## Job
Set down every entry word for word. Omit the pictures.

## Records for this task
------------------------------------------------------------------------
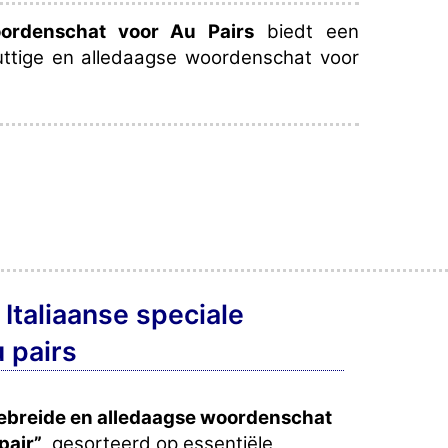
oordenschat voor Au Pairs
biedt een
uttige en alledaagse woordenschat voor
 Italiaanse speciale
u pairs
ebreide en alledaagse woordenschat
pair”
, gesorteerd op essentiële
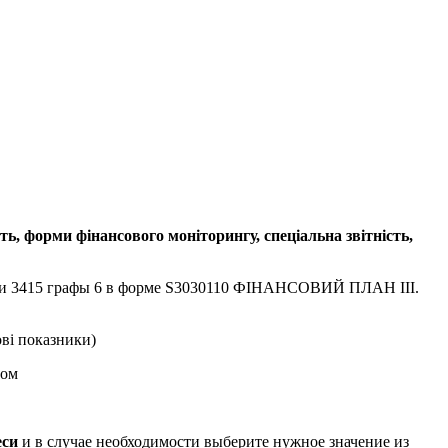
ть, форми фінансового моніторингу, спеціальна звітність,
троки 3415 графы 6 в форме S3030110 ФІНАНСОВИЙ ПЛАН ІІІ.
ві показники)
том
еси
и в случае необходимости выберите нужное значение из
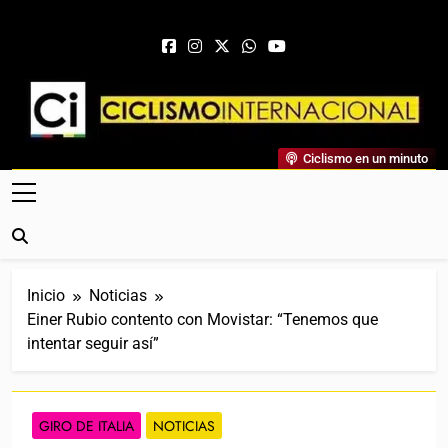
Saltar al contenido
Ciclismo Internacional
Ciclismo en un minuto
Web Dedicada Al Ciclismo Mundial. Entrevistas, Análisis,
Crónicas, Previas Y Más. La Web Ciclista De Referencia.
Inicio
Noticias
Einer Rubio contento con Movistar: “Tenemos que
intentar seguir así”
GIRO DE ITALIA
NOTICIAS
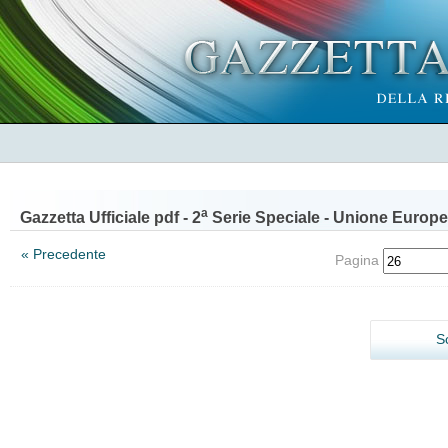
a
Gazzetta Ufficiale pdf - 2
Serie Speciale - Unione Europe
« Precedente
Pagina
S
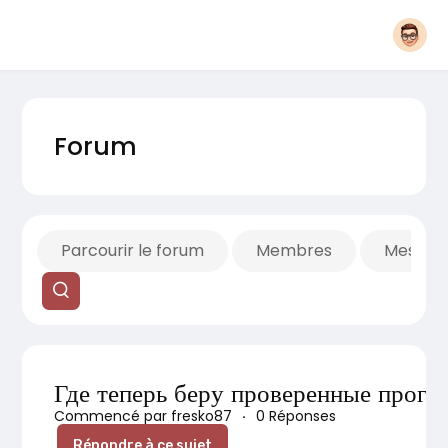
Forum
Parcourir le forum
Membres
Mes fils
Где теперь беру проверенные прогн
Commencé par fresko87
·
0 Réponses
Répondre à ce sujet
------------------------------------------------------------------------
## Response to the exercise
oordenschat voor Au Pairs
biedt een
uttige en alledaagse woordenschat voor
 Italiaanse speciale
u pairs
ebreide en alledaagse woordenschat
pair”
, gesorteerd op essentiële
ть, форми фінансового моніторингу, спеціальна звітність,
троки 3415 графы 6 в форме S3030110 ФІНАНСОВИЙ ПЛАН ІІІ.
ві показники)
том
еси
и в случае необходимости выберите нужное значение из
Saltar al contenido
Ciclismo Internacional
Ciclismo en un minuto
Web Dedicada Al Ciclismo Mundial. Entrevistas, Análisis,
Crónicas, Previas Y Más. La Web Ciclista De Referencia.
Inicio
Noticias
Einer Rubio contento con Movistar: “Tenemos que
intentar seguir así”
GIRO DE ITALIA
NOTICIAS
a
Gazzetta Ufficiale pdf - 2
Serie Speciale - Unione Europe
« Precedente
Pagina
S
Forum
Parcourir le forum
Membres
Mes fils
Где теперь беру проверенные прогн
Commencé par fresko87
·
0 Réponses
Répondre à ce sujet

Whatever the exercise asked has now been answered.